**Given passage**:
'''
Sunday, March 23, 2008

Easter Sermon

Jesus came to visit the Dilbert comic strip and spread the Good News to that office in a Dilbert sort of way. The boss introduces Jesus to Wally one of the workers and tells him if he does what Jesus would do, he can enjoy his retirement. Jesus heals Wally, invites his co-workers to join his team of twelve to save the databases, but he is betrayed by Wally for 40 shares of stock and in the last strip comes back from being downsized. He says to the boss, “I was downsized so I could come back as a consultant to save their pensions…” But in last frame the boss sits alone at his desk, doesn’t seem to tell anyone, and says “I should have written it down.”

For more info. on this, see here: http://stpetesrock.blogspot.com/2008/03/jesus-on-dilbert.html

Thankfully, Mary Magdalene and the other Mary who came to the tomb expecting to see Jesus’ body are the first to know he is risen and they spread the Good News! We can only imagine their sorrow and pain. Having known Jesus so well and to see him suffer and crucified on Good Friday. So Mary Magdalene and the other Mary go to see the tomb three days later.

Their journey is rewarded for the stone is rolled back, a great earthquake has shaken it all, an angel of the Lord appears to them, as the guards shook and became like dead men frozen in fright, and the women learn of the resurrection of Jesus. All that seemed gone on Good Friday, has been renewed on Easter, new life, new hope, new faith! They race back to the disciples and encounter Jesus on the way. But none of this would have happened if they had not decided to go to the tomb. Who would have been the first evangelists?

The women’s courage is a testimony to their faith in Jesus. They had to go that morning, to see the tomb. And they not only see the tomb, but find a messenger of God there, the angel, who reminds them what Jesus said, he is not there, he is raised and will see them again. The resurrection happens and those with courage and faith are rewarded. As they left the tomb they had fear and great joy. The fear was relieved when they meet Jesus, who tells them don’t be afraid, but go and tell...

Unlike the boss on Dilbert, the Mary’s leave and go and tell what they had seen and tell the disciples to go and see in Galilee. Oh would we have the courage of the Marys!

As Dietrich Bonhoeffer, pastor and martyr, put it, “From the resurrection of Christ a new and purifying wind can blow into the present world. If a few human beings would really believe this and would let themselves be moved by this in their earthly behavior, much would change. To live from resurrection – that indeed is the meaning of Easter.”

And that is what Jesus intends for us, to live from the resurrection, and live in that joy of God’s new creation and like those Mary’s to go and tell others. If Teilhard (Tayard) de Chardin is correct, and “joy is the most infallible sign of the presence of God,” then we Christians ought to be the most joyful people around, living in the light of Easter! For Easter reminds us that in the midst of sorrow, pain, and even violence that God is still at work in our world.
'''
Spatial grounding data
'''
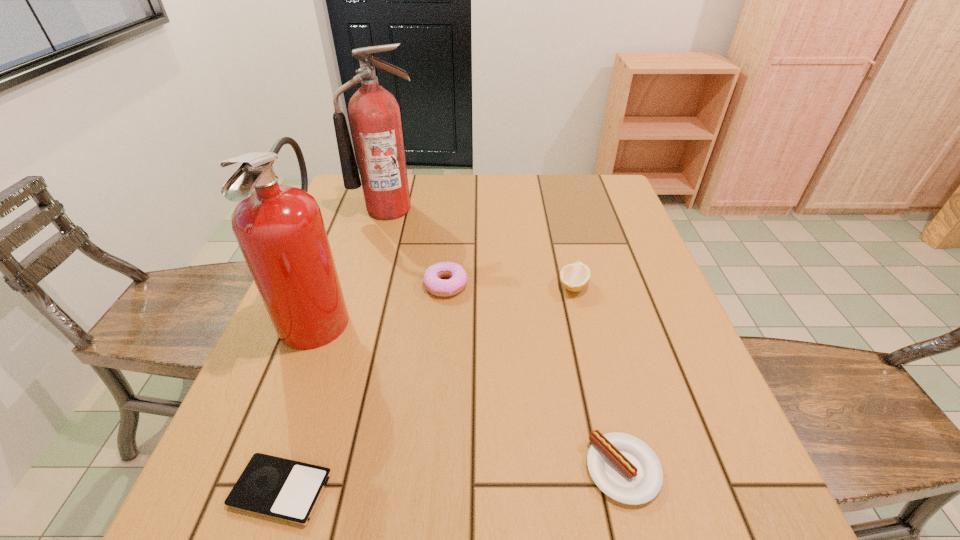
What are the coordinates of `vacant space that satisfies the following two spatial constraints: 1. on the front side of the lemon; 2. on the right side of the sausage` in the screenshot? It's located at (617, 470).

Where is `vacant area in the image that satisfies the following two spatial constraints: 1. with the handle and nozzle on the shortest object; 2. on the left side of the nearer fire extinguisher`? This screenshot has width=960, height=540. vacant area in the image that satisfies the following two spatial constraints: 1. with the handle and nozzle on the shortest object; 2. on the left side of the nearer fire extinguisher is located at coordinates (250, 490).

You are a GUI agent. You are given a task and a screenshot of the screen. Output one action in this format:
    pyautogui.click(x=<x>, y=<y>)
    Task: Click on the blank space that satisfies the following two spatial constraints: 1. on the front of the farther fire extinguisher near the operation label; 2. with the handle and nozzle on the nearer fire extinguisher
    The width and height of the screenshot is (960, 540).
    Given the screenshot: What is the action you would take?
    pyautogui.click(x=358, y=312)

This screenshot has width=960, height=540. Find the location of `free space that satisfies the following two spatial constraints: 1. with the handle and nozzle on the nearer fire extinguisher; 2. on the left side of the iPod`. free space that satisfies the following two spatial constraints: 1. with the handle and nozzle on the nearer fire extinguisher; 2. on the left side of the iPod is located at coordinates (250, 490).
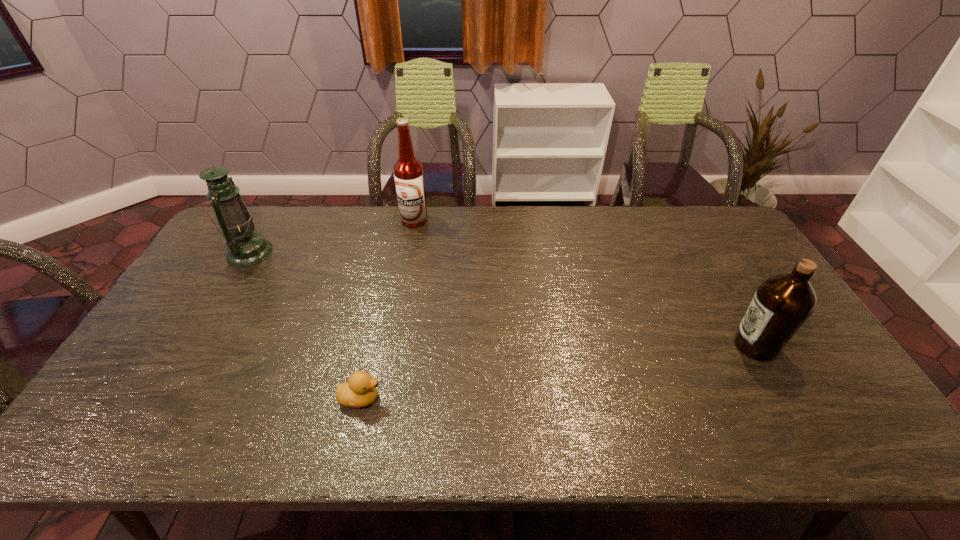
In the image, there is a desktop. What are the coordinates of `vacant space at the left edge` in the screenshot? It's located at (160, 341).

Identify the location of vacant area at the right edge of the desktop. (755, 265).

Image resolution: width=960 pixels, height=540 pixels. Find the location of `vacant space that's between the nearest object and the alcohol`. vacant space that's between the nearest object and the alcohol is located at coordinates (388, 309).

You are a GUI agent. You are given a task and a screenshot of the screen. Output one action in this format:
    pyautogui.click(x=<x>, y=<y>)
    Task: Click on the free space that is in between the duckling and the rightmost object
    
    Given the screenshot: What is the action you would take?
    pyautogui.click(x=558, y=372)

The width and height of the screenshot is (960, 540). I want to click on vacant space that is in between the nearest object and the oil lamp, so click(305, 325).

Find the location of a particular element. free point between the duckling and the leftmost object is located at coordinates (305, 325).

At what (x,y) coordinates should I click in order to perform the action: click on vacant area between the duckling and the farthest object. Please return your answer as a coordinate pair (x, y). Looking at the image, I should click on (388, 309).

Identify the location of vacant space that's between the nearest object and the alcohol. (388, 309).

I want to click on free space between the duckling and the alcohol, so [x=388, y=309].

In order to click on vacant space in between the alcohol and the shortest object in this screenshot , I will do `click(388, 309)`.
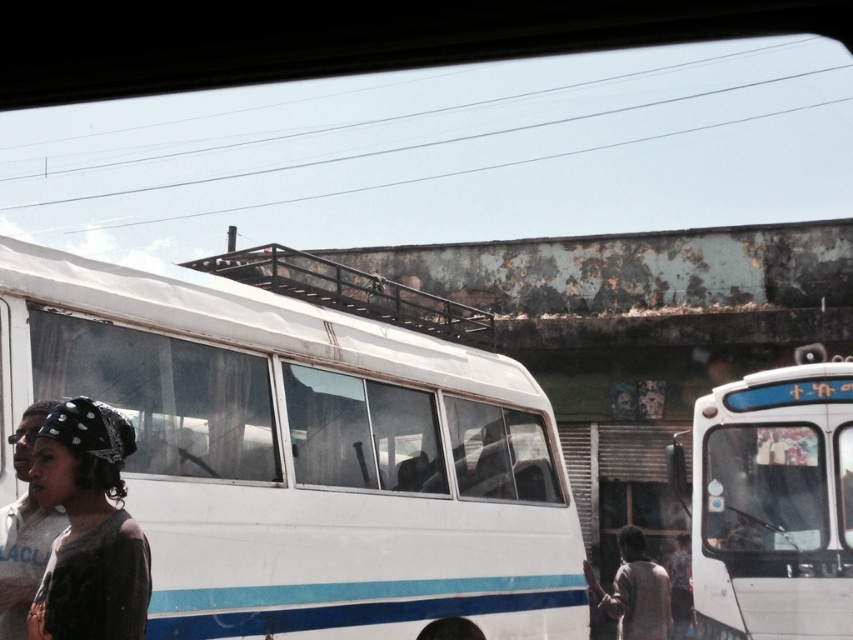
You are a photographer trying to capture the black textured headscarf at lower left in your shot. The camera you are using has a focal length of 50mm. If you want to include the entire white bus with a blue stripe in the background as well, should you increase or decrease the focal length?

To include the entire white bus with a blue stripe in the background while focusing on the black textured headscarf at lower left, you should decrease the focal length. A shorter focal length provides a wider field of view, allowing both the headscarf and the bus to fit within the frame.

You are standing at the bus station looking at the white bus with a blue stripe. There is a point marked at coordinates (88, 529). What object or feature does this point correspond to?

The point at coordinates (88, 529) corresponds to the black textured headscarf at lower left.

You are a photographer trying to capture a wide shot of the white matte bus at right and the black textured headscarf at lower left in the same frame. Given that your camera can only accommodate objects within a 3 meter width, will both fit comfortably in the frame?

The white matte bus at right is wider than the black textured headscarf at lower left. However, since the camera can accommodate up to 3 meters, and the bus is the wider object, as long as the bus itself is under 3 meters in width, both should fit. But without specific measurements, it depends on the bus size.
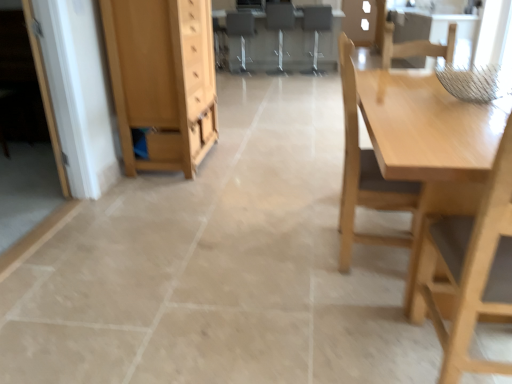
Question: From a real-world perspective, is light wood chair at right, the third chair from the right, located higher than metallic silver chair at center, which is counted as the fourth chair, starting from the right?

Choices:
 (A) no
 (B) yes

Answer: (A)

Question: Does light wood chair at right, which is the third chair in left-to-right order, have a lesser width compared to metallic silver chair at center, the second chair viewed from the left?

Choices:
 (A) yes
 (B) no

Answer: (A)

Question: From the image's perspective, is light wood chair at right, the third chair from the right, below metallic silver chair at center, the second chair viewed from the left?

Choices:
 (A) no
 (B) yes

Answer: (B)

Question: Does light wood chair at right, the 5th chair in the back-to-front sequence, have a larger size compared to metallic silver chair at center, the second chair viewed from the left?

Choices:
 (A) no
 (B) yes

Answer: (A)

Question: Considering the relative sizes of light wood chair at right, which is the third chair in left-to-right order, and metallic silver chair at center, which is counted as the fourth chair, starting from the right, in the image provided, is light wood chair at right, which is the third chair in left-to-right order, wider than metallic silver chair at center, which is counted as the fourth chair, starting from the right,?

Choices:
 (A) no
 (B) yes

Answer: (A)

Question: Can you confirm if light wood chair at right, the 5th chair in the back-to-front sequence, is smaller than metallic silver chair at center, which ranks as the 2th chair in back-to-front order?

Choices:
 (A) no
 (B) yes

Answer: (B)

Question: Is light wood table at right smaller than light brown wooden chair at upper right, acting as the fifth chair starting from the left?

Choices:
 (A) no
 (B) yes

Answer: (B)

Question: Does light wood table at right have a greater width compared to light brown wooden chair at upper right, positioned as the fourth chair in back-to-front order?

Choices:
 (A) no
 (B) yes

Answer: (B)

Question: From the image's perspective, is light wood table at right over light brown wooden chair at upper right, positioned as the fourth chair in back-to-front order?

Choices:
 (A) no
 (B) yes

Answer: (A)

Question: Is light wood table at right looking in the opposite direction of light brown wooden chair at upper right, acting as the fifth chair starting from the left?

Choices:
 (A) no
 (B) yes

Answer: (A)

Question: Is light wood table at right positioned far away from light brown wooden chair at upper right, positioned as the fourth chair in back-to-front order?

Choices:
 (A) no
 (B) yes

Answer: (A)

Question: Does light wood table at right have a lesser width compared to light brown wooden chair at upper right, acting as the fifth chair starting from the left?

Choices:
 (A) no
 (B) yes

Answer: (A)

Question: From the image's perspective, is matte gray computer desk at center located beneath light brown wooden chair at upper right, positioned as the fourth chair in back-to-front order?

Choices:
 (A) yes
 (B) no

Answer: (A)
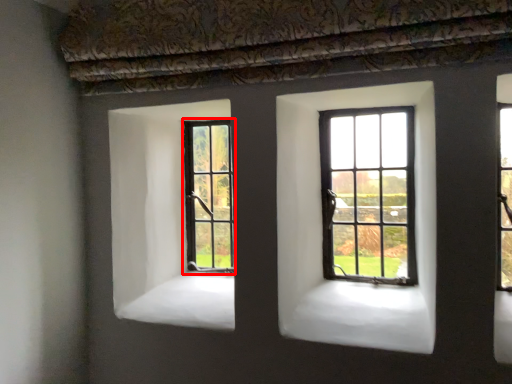
Question: From the image's perspective, where is window (annotated by the red box) located in relation to window in the image?

Choices:
 (A) above
 (B) below

Answer: (B)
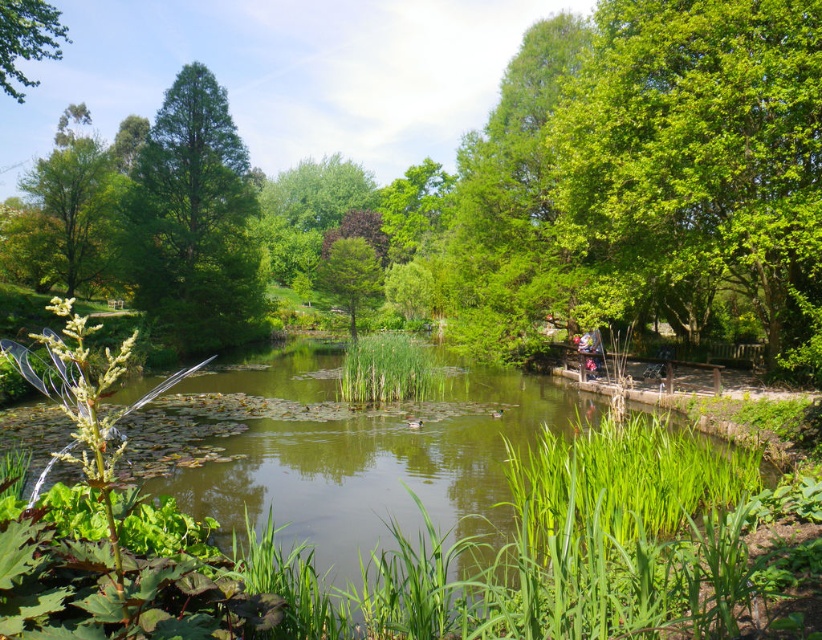
Question: Which object is positioned closest to the green grassy river at center?

Choices:
 (A) green glossy tree at upper left
 (B) green matte tree at center
 (C) green leafy tree at upper right
 (D) green leafy tree at left

Answer: (C)

Question: Estimate the real-world distances between objects in this image. Which object is closer to the green grassy river at center?

Choices:
 (A) green leafy tree at upper left
 (B) green leafy tree at left

Answer: (A)

Question: From the image, what is the correct spatial relationship of green leafy tree at upper left in relation to green matte tree at center?

Choices:
 (A) above
 (B) below

Answer: (A)

Question: Which is nearer to the green glossy tree at upper left?

Choices:
 (A) green matte tree at center
 (B) green leafy tree at upper right

Answer: (A)

Question: Does green grassy river at center have a greater width compared to green leafy tree at upper left?

Choices:
 (A) yes
 (B) no

Answer: (B)

Question: Does green grassy river at center have a smaller size compared to green leafy tree at left?

Choices:
 (A) no
 (B) yes

Answer: (B)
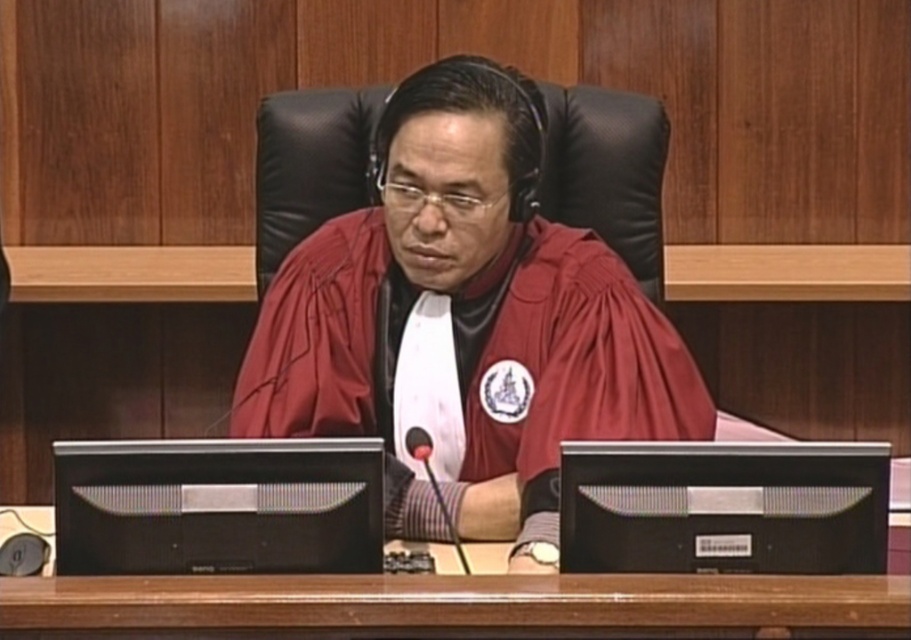
Does matte red robe at center appear on the right side of black leather chair at center?

In fact, matte red robe at center is to the left of black leather chair at center.

Which is in front, point (345, 346) or point (659, 132)?

Point (345, 346) is in front.

Find the location of a particular element. This screenshot has height=640, width=911. matte red robe at center is located at coordinates (466, 321).

Identify the location of matte red robe at center. (466, 321).

Is matte red robe at center taller than black matte monitor at center?

Indeed, matte red robe at center has a greater height compared to black matte monitor at center.

Can you confirm if matte red robe at center is thinner than black matte monitor at center?

No, matte red robe at center is not thinner than black matte monitor at center.

Where is `matte red robe at center`? This screenshot has height=640, width=911. matte red robe at center is located at coordinates (466, 321).

Who is more forward, (461, 584) or (185, 564)?

Point (461, 584)

Can you confirm if brown wood table at center is positioned to the left of black matte monitor at center?

Incorrect, brown wood table at center is not on the left side of black matte monitor at center.

Which is in front, point (827, 609) or point (177, 545)?

Point (827, 609)

Where is `brown wood table at center`? This screenshot has width=911, height=640. brown wood table at center is located at coordinates (458, 604).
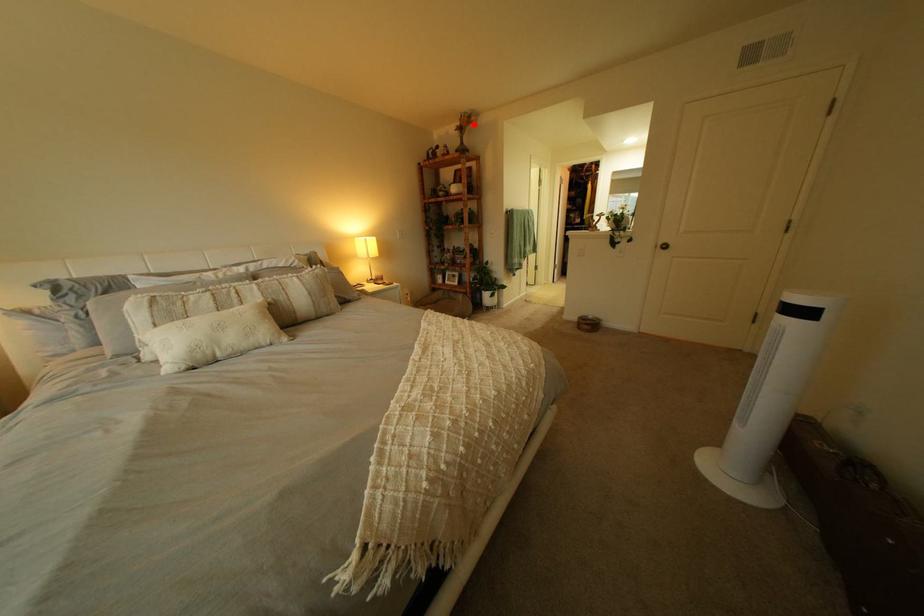
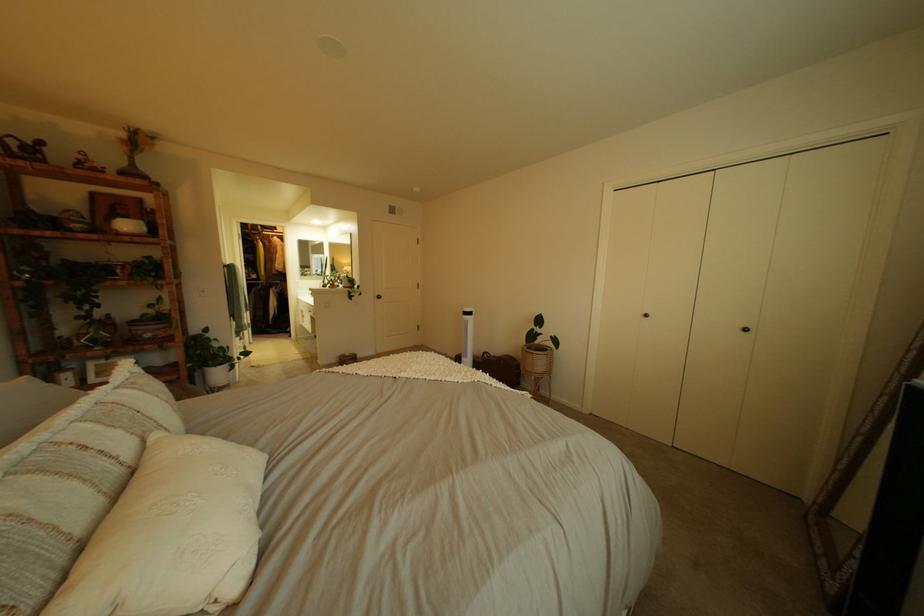
Question: A red point is marked in image1. In image2, is the corresponding 3D point closer to the camera or farther? Reply with the corresponding letter.

Choices:
 (A) The corresponding 3D point is closer.
 (B) The corresponding 3D point is farther.

Answer: (B)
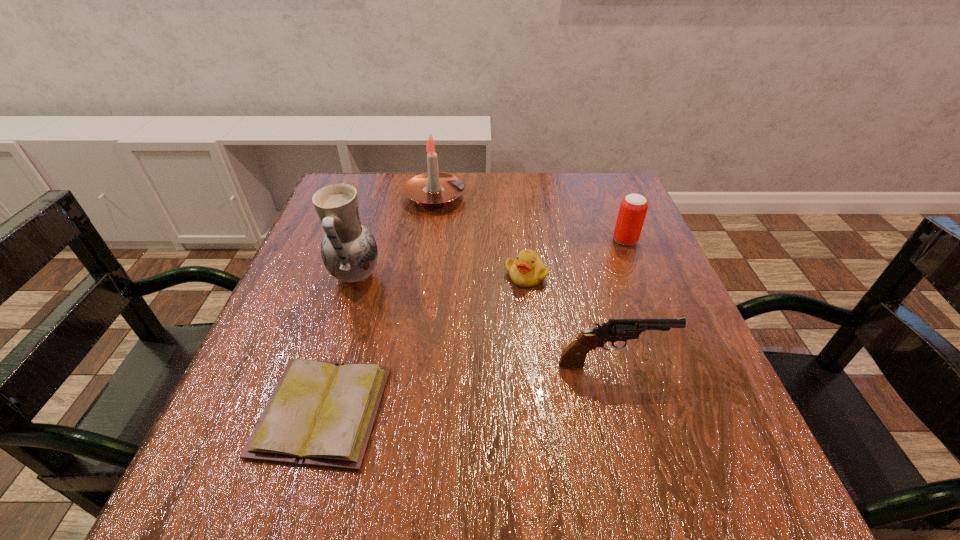
This screenshot has width=960, height=540. Find the location of `free point between the pottery and the duckling`. free point between the pottery and the duckling is located at coordinates (441, 275).

Identify the location of vacant space that is in between the pottery and the gun. The width and height of the screenshot is (960, 540). (484, 320).

The image size is (960, 540). What are the coordinates of `vacant region between the diary and the gun` in the screenshot? It's located at (468, 387).

Where is `vacant region between the pottery and the second shortest object`? The width and height of the screenshot is (960, 540). vacant region between the pottery and the second shortest object is located at coordinates (441, 275).

At what (x,y) coordinates should I click in order to perform the action: click on vacant space that is in between the gun and the pottery. Please return your answer as a coordinate pair (x, y). This screenshot has width=960, height=540. Looking at the image, I should click on (484, 320).

The width and height of the screenshot is (960, 540). In order to click on free area in between the diary and the beer can in this screenshot , I will do (x=474, y=326).

Identify the location of object identified as the fourth closest to the pottery. Image resolution: width=960 pixels, height=540 pixels. (573, 356).

Find the location of a particular element. The height and width of the screenshot is (540, 960). object that is the second nearest to the second farthest object is located at coordinates [x=573, y=356].

You are a GUI agent. You are given a task and a screenshot of the screen. Output one action in this format:
    pyautogui.click(x=<x>, y=<y>)
    Task: Click on the free point that satisfies the following two spatial constraints: 1. on the front-facing side of the fifth tallest object; 2. on either side of the pottery
    This screenshot has height=540, width=960.
    Given the screenshot: What is the action you would take?
    pyautogui.click(x=526, y=276)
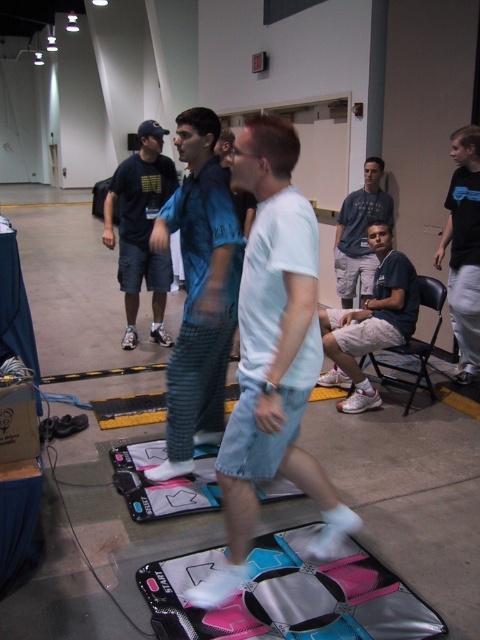
You are a photographer in the room and want to take a photo of the light brown shorts at center and the matte blue shirt at center. Which object should you focus on first if you want to capture both in the same frame without moving the camera?

The light brown shorts at center is positioned on the left side of matte blue shirt at center, so you should focus on the light brown shorts at center first to ensure both are in the frame.

You are a photographer standing at the back of the room. You want to take a photo of the light brown shorts at center and the matte blue shirt at center. Which object will appear larger in your photo?

The light brown shorts at center will appear larger in the photo because it is closer to the viewer than the matte blue shirt at center.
'''
**Check your understanding**:
a – Turn everything in the listing from the line containing "Question: From the image's perspective, is matte" down to the line containing "Question: Which object" into a JSON list of strings, one string per line, with blank lines dropped. Leave the pictures out.
b – Continue the Easter sermon from where it stops.

**Answers to the problems**:
a –
[
  "Question: From the image's perspective, is matte gray computer desk at center located beneath light brown wooden chair at upper right, positioned as the fourth chair in back-to-front order?",
  "Choices:",
  " (A) yes",
  " (B) no",
  "Answer: (A)",
  "Question: From the image's perspective, where is window (annotated by the red box) located in relation to window in the image?",
  "Choices:",
  " (A) above",
  " (B) below",
  "Answer: (B)",
  "Question: Which object is positioned closest to the green grassy river at center?"
]

b –
Think of Jesus who was betrayed by one of his disciples (friends), denied by another, the rest of 12 the fled, he was turned over to the representatives of that brutal Rome, tortured, mocked, and executed in the manner that Rome reserved for the worst of its criminals. But God changes everything and transforms Jesus’ death on the cross, into the symbol of salvation of life and hope for all. Even as we watch with horror the random senseless acts of violence that seem to be gripping our society, the wars and unrest around the world, and the problems of debt and finances within our own communities and homes, Easter reminds us that death does not have the final word, despair is not our answer, violence and debt are not our rulers.

God is in charge and God intends that we live in joy. We are joy filled because we live in hope. So many of our Easter hymns and poems speak of the dying brought to new life, the winters turning to spring, of God bursting forth from the tomb and the whole world turning upside down.

As the old saying goes, “hope springs eternal.” Our God is not held back by stones or locked doors or even closed hearts, God in Jesus comes into our lives with the message of hope, love, joy and peace, seeking out hearts to live in joy and to spread that joy to our hurting world. It is what Mary Karr writes in her poem on the Resurrection (from Sinners Welcome):

From the far star points of his pinned extremities,
cold inched in — black ice and squid ink —
till the hung flesh was empty.
Lonely in that void even for pain,
he missed his splintered feet,
the human stare buried in his face.
He ached for two hands made of meat
he could reach to the end of.
In the corpse's core, the stone fist
of his heart began to bang
on the stiff chest's door, and breath spilled
back into that battered shape. Now

it's your limbs he comes to fill, as warm water
shatters at birth, rivering every way.

As we celebrate and live in Eastertide, we cannot simply celebrate our joy alone, it is our resurrected Lord who comes to fill our limbs to reach out to this world. It is his joy that beats in our hearts. It is his love that surrounds us. And we go and tell the Good News!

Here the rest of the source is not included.